About the Author:

In 1935, I was born into the family of Louisa and Linton Peters, a well known Methodist family in the Maryborough/Dunolly region within the gold-fields district of central Victoria, Australia. I was one of five children, and each sibling has made a considerable contribution to the life of the church and community. I attended the local Primary and Technical schools and I remember chairing my first adult Church meeting at the age of 14.

When I was 20, I left Maryborough to live in Geelong at a YWCA Hostel, and then trained as a nurse at the Geelong Hospital. For many years, I was involved in teaching Sunday School, leading Youth Groups and Christian Education in Schools.

Mrs Joan Stott I was married for 14 years to Stan Stott and we have two daughters, who I eventually raised alone. They are now wonderfully mature married women, although both have experienced breast cancer. I also have two grandsons in their 20s.

I worship at Wesley Uniting Church in central Geelong, formally a Methodist Church prior to the Church Union of the Methodist, Congregational and most of the Presbyterian Churches in Australia in 1977. I have held many leadership positions within my Parish, including being a qualified Lay Preacher.

My special interests and involvements have been with Adult Fellowship Groups and the Pastoral Care of the church congregation, as I believe these two commitments can become a forum for people of all interests and hobbies to become involved in the “real life” of their local Church.

This involvement has led me in many directions, including completing a 12 month part-time Clinical Pastoral Education Course at the Austin Hospital in Melbourne, which led to me being requested to develop a regional training program for lay people, to learn how to visit elderly people in aged care facilities. This was a commitment I made for 6 years.

After that, I was appointed to several state and national leadership roles in the Uniting Church’s mission and outreach programs. As National President of Adult Fellowship Groups, I represented Australia at my first World Assembly in 1986 at the “World Federation of Methodist Women(WFMW) and the “World Methodist Council” in Kenya, of which I was a council member for 20 years. At that time, I was also an executive member and National Vice President of “Australian Church Women”, Australia’s national women’s ecumenical organisation.

In 1991-1996, I was elected the South Pacific Area President and World Editor of the WFMW, and then elected in 1996-2001 as the World Secretary of the newly titled “World Federation of Methodist and Uniting Church Women” “ (WFM&UCW)”.

At the completion of those involvements, I became the inaugural Board Chairperson of the “Wesley Centre for Life Enrichment”, a community outreach from our Parish which offered subsidised professional counselling and educational courses.

For 12 years I prepared material for “International Bible Reading Association” publications; and after 10 years, I continue to prepare material for leading “Worship on Thursday”, a worship service for people unable to attend Sunday worship, and occasionally preaching.

In 2010 I retired from all these “committee commitments” due to a chronic, debilitating and very painful spinal condition, and concentrated on writing “The Timeless Psalms”; and other occasional written articles.

I have found a new joy in life with my writing, reading and gardening, and delight in living in my own home. I consider myself to have been extremely blessed with so many wonderful opportunities to have met interesting people; to have extensively travelled the world for ten years; and to offer help to people as I can.


Why the You Yangs are an inspiration to me:

The name “You Yangs” is derived from local Aboriginal words and means “big mountain in the middle of a plain” and there are three main granite peaks that rise up from flat volcanic plains near Corio Bay, around which the city of Geelong is situated.

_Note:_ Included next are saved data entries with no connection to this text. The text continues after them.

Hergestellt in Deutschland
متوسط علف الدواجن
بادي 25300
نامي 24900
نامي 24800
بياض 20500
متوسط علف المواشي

For me, the You Yangs have always had a Trinitarian aspect, alongside the concept of the hills of Zion that surrounded Jerusalem, to which the pilgrims gazed in hope and anticipation as they journeyed to their religious festivals. In Jerusalem, they experienced their pivotal worship experiences which strengthened them and their faith in God, but which had to last them for unknown lengths of time.

As we meditate on the Psalms, we are spiritually nurtured to help us understand that “...His purpose in all of this was that the nations should seek after God and perhaps feel their way toward him and find him - though he is not far from any one of us. For in him we live and move and exist...” (Acts 17: 27-28a); until the next moments of meditation and prayer.

Psalm 121 is always part of my meditations every time I look to the You Yangs: “I look up to the mountains - does my help come from there? My help comes from the Lord, who made the heavens and the earth!

I am always reminded that although the “hills/mountains” were places of refuge in times of struggle, but that ultimately, my help has always come from God.